→ DO THIS: Copy out the following lines word for word, changing nothing.

# Start of INPUT FOR THIS TASK

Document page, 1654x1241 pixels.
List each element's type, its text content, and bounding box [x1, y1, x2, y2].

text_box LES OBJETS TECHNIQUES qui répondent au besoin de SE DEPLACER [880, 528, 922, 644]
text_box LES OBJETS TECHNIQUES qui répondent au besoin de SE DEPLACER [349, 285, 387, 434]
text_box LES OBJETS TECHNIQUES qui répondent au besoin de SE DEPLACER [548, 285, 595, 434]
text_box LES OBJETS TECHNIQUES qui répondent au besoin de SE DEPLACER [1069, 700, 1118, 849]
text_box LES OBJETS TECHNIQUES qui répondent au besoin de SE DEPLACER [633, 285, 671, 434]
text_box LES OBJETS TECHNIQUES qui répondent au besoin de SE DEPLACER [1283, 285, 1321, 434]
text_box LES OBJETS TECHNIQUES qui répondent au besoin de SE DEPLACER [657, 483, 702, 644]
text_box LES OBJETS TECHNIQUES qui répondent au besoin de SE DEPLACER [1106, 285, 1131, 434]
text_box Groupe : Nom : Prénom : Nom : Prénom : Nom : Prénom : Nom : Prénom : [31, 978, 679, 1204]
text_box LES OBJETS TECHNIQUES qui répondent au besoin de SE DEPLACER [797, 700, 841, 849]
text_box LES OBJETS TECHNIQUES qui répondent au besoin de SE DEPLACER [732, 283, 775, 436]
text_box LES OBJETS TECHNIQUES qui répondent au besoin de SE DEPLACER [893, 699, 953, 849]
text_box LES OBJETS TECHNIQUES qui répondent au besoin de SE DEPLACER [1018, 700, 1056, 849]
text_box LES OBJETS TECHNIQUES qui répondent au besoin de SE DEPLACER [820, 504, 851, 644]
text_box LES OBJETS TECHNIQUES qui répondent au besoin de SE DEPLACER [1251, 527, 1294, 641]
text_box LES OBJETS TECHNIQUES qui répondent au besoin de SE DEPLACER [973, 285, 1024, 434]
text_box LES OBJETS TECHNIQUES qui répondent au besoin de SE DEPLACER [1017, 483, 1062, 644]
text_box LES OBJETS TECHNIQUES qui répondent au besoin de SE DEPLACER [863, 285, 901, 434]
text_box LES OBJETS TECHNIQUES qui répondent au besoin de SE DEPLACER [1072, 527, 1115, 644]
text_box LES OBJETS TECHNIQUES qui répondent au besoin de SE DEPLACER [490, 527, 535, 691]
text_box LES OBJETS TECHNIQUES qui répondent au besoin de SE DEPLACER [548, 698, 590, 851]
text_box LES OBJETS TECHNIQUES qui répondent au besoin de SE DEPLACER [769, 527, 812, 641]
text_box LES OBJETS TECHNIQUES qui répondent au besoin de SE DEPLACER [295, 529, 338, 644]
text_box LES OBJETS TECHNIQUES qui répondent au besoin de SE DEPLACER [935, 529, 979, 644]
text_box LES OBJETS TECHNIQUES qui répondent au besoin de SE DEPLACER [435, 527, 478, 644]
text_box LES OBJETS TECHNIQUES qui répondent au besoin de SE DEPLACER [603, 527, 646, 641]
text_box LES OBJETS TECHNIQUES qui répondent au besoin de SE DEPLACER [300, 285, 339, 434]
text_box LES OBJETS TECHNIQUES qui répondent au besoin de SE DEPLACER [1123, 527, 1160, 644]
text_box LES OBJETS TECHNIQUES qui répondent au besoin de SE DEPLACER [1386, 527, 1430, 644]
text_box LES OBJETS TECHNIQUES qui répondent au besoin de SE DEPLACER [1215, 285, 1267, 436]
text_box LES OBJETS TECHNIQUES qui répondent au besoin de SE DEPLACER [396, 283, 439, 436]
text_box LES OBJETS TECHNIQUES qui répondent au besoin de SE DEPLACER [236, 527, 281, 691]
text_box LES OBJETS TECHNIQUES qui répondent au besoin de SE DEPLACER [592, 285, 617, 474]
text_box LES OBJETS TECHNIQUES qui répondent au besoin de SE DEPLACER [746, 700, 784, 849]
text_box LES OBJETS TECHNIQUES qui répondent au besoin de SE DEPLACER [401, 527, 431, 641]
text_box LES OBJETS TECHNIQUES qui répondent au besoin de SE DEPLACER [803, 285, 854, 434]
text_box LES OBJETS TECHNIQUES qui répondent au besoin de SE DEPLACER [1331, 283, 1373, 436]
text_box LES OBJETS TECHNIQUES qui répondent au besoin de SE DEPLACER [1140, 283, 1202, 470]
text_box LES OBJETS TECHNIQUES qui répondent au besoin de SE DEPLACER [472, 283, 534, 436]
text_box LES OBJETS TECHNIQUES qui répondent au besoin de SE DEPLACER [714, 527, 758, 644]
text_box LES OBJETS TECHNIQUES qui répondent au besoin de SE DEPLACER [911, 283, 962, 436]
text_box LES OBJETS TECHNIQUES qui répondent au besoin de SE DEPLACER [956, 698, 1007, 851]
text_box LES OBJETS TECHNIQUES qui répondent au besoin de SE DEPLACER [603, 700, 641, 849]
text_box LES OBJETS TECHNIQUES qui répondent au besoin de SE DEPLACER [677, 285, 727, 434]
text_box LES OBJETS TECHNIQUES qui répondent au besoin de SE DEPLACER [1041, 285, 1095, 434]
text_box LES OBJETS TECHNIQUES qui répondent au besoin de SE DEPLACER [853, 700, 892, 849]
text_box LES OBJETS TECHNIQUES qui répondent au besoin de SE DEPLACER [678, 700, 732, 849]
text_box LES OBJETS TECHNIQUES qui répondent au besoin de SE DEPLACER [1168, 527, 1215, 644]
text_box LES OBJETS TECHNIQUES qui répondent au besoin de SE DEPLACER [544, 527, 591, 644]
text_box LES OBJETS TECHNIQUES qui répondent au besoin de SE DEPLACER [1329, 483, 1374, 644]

# End of INPUT FOR THIS TASK

→ RESULT FOR THIS EXERCISE:
Document page, 1654x1241 pixels.
List each element's type, its text content, and bounding box [x1, y1, x2, y2].

text_box LES OBJETS TECHNIQUES qui répondent au besoin de SE DEPLACER [880, 528, 922, 644]
text_box LES OBJETS TECHNIQUES qui répondent au besoin de SE DEPLACER [349, 285, 387, 434]
text_box LES OBJETS TECHNIQUES qui répondent au besoin de SE DEPLACER [548, 285, 595, 434]
text_box LES OBJETS TECHNIQUES qui répondent au besoin de SE DEPLACER [1069, 700, 1118, 849]
text_box LES OBJETS TECHNIQUES qui répondent au besoin de SE DEPLACER [633, 285, 671, 434]
text_box LES OBJETS TECHNIQUES qui répondent au besoin de SE DEPLACER [1283, 285, 1321, 434]
text_box LES OBJETS TECHNIQUES qui répondent au besoin de SE DEPLACER [657, 483, 702, 644]
text_box LES OBJETS TECHNIQUES qui répondent au besoin de SE DEPLACER [1106, 285, 1131, 434]
text_box Groupe : Nom : Prénom : Nom : Prénom : Nom : Prénom : Nom : Prénom : [31, 978, 679, 1204]
text_box LES OBJETS TECHNIQUES qui répondent au besoin de SE DEPLACER [797, 700, 841, 849]
text_box LES OBJETS TECHNIQUES qui répondent au besoin de SE DEPLACER [732, 283, 775, 436]
text_box LES OBJETS TECHNIQUES qui répondent au besoin de SE DEPLACER [893, 699, 953, 849]
text_box LES OBJETS TECHNIQUES qui répondent au besoin de SE DEPLACER [1018, 700, 1056, 849]
text_box LES OBJETS TECHNIQUES qui répondent au besoin de SE DEPLACER [820, 504, 851, 644]
text_box LES OBJETS TECHNIQUES qui répondent au besoin de SE DEPLACER [1251, 527, 1294, 641]
text_box LES OBJETS TECHNIQUES qui répondent au besoin de SE DEPLACER [973, 285, 1024, 434]
text_box LES OBJETS TECHNIQUES qui répondent au besoin de SE DEPLACER [1017, 483, 1062, 644]
text_box LES OBJETS TECHNIQUES qui répondent au besoin de SE DEPLACER [863, 285, 901, 434]
text_box LES OBJETS TECHNIQUES qui répondent au besoin de SE DEPLACER [1072, 527, 1115, 644]
text_box LES OBJETS TECHNIQUES qui répondent au besoin de SE DEPLACER [490, 527, 535, 691]
text_box LES OBJETS TECHNIQUES qui répondent au besoin de SE DEPLACER [548, 698, 590, 851]
text_box LES OBJETS TECHNIQUES qui répondent au besoin de SE DEPLACER [769, 527, 812, 641]
text_box LES OBJETS TECHNIQUES qui répondent au besoin de SE DEPLACER [295, 529, 338, 644]
text_box LES OBJETS TECHNIQUES qui répondent au besoin de SE DEPLACER [935, 529, 979, 644]
text_box LES OBJETS TECHNIQUES qui répondent au besoin de SE DEPLACER [435, 527, 478, 644]
text_box LES OBJETS TECHNIQUES qui répondent au besoin de SE DEPLACER [603, 527, 646, 641]
text_box LES OBJETS TECHNIQUES qui répondent au besoin de SE DEPLACER [300, 285, 339, 434]
text_box LES OBJETS TECHNIQUES qui répondent au besoin de SE DEPLACER [1123, 527, 1160, 644]
text_box LES OBJETS TECHNIQUES qui répondent au besoin de SE DEPLACER [1386, 527, 1430, 644]
text_box LES OBJETS TECHNIQUES qui répondent au besoin de SE DEPLACER [1215, 285, 1267, 436]
text_box LES OBJETS TECHNIQUES qui répondent au besoin de SE DEPLACER [396, 283, 439, 436]
text_box LES OBJETS TECHNIQUES qui répondent au besoin de SE DEPLACER [236, 527, 281, 691]
text_box LES OBJETS TECHNIQUES qui répondent au besoin de SE DEPLACER [592, 285, 617, 474]
text_box LES OBJETS TECHNIQUES qui répondent au besoin de SE DEPLACER [746, 700, 784, 849]
text_box LES OBJETS TECHNIQUES qui répondent au besoin de SE DEPLACER [401, 527, 431, 641]
text_box LES OBJETS TECHNIQUES qui répondent au besoin de SE DEPLACER [803, 285, 854, 434]
text_box LES OBJETS TECHNIQUES qui répondent au besoin de SE DEPLACER [1331, 283, 1373, 436]
text_box LES OBJETS TECHNIQUES qui répondent au besoin de SE DEPLACER [1140, 283, 1202, 470]
text_box LES OBJETS TECHNIQUES qui répondent au besoin de SE DEPLACER [472, 283, 534, 436]
text_box LES OBJETS TECHNIQUES qui répondent au besoin de SE DEPLACER [714, 527, 758, 644]
text_box LES OBJETS TECHNIQUES qui répondent au besoin de SE DEPLACER [911, 283, 962, 436]
text_box LES OBJETS TECHNIQUES qui répondent au besoin de SE DEPLACER [956, 698, 1007, 851]
text_box LES OBJETS TECHNIQUES qui répondent au besoin de SE DEPLACER [603, 700, 641, 849]
text_box LES OBJETS TECHNIQUES qui répondent au besoin de SE DEPLACER [677, 285, 727, 434]
text_box LES OBJETS TECHNIQUES qui répondent au besoin de SE DEPLACER [1041, 285, 1095, 434]
text_box LES OBJETS TECHNIQUES qui répondent au besoin de SE DEPLACER [853, 700, 892, 849]
text_box LES OBJETS TECHNIQUES qui répondent au besoin de SE DEPLACER [678, 700, 732, 849]
text_box LES OBJETS TECHNIQUES qui répondent au besoin de SE DEPLACER [1168, 527, 1215, 644]
text_box LES OBJETS TECHNIQUES qui répondent au besoin de SE DEPLACER [544, 527, 591, 644]
text_box LES OBJETS TECHNIQUES qui répondent au besoin de SE DEPLACER [1329, 483, 1374, 644]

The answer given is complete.